### DOCUMENT TEXT ###

The Bible tells us not to "give the devil a foothold." In hindsight, I see how I had allowed anger, resentment and bitterness to take over in my heart after so many bad experiences at the hospital. Not only was I treating the hospital staff poorly, but I was lashing out at my family and friends, people who loved me and wanted what was best for me. I became blinded to the truth. I started to believe that they were against me and I started to fight against them. God opened my eyes and showed me that resentment and unforgiveness is one of the biggest doors to the enemy. If the devil can get us to hold onto our bitterness and unforgiveness, he gains a foothold in our lives and can continue to attack us. It's not until we forgive and let go of those things that we can truly be free.

### DATASET CONTENT ###

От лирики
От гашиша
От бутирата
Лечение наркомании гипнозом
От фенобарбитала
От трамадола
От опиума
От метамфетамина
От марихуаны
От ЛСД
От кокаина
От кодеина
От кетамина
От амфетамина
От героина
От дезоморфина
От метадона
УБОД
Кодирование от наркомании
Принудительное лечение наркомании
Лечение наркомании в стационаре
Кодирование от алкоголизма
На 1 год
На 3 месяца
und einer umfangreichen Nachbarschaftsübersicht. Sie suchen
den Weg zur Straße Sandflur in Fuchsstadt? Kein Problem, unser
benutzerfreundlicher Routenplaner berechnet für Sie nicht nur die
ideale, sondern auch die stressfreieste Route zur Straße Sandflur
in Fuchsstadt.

###
### DATASET CONTENT ###

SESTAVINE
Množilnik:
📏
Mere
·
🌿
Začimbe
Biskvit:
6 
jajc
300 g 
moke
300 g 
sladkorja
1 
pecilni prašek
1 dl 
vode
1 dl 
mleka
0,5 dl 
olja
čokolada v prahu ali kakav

###

YOUR TASK
In the passage about resentment and forgiveness, what does the writer say God revealed to be one of the biggest doors to the enemy?

REPLY
Resentment and unforgiveness.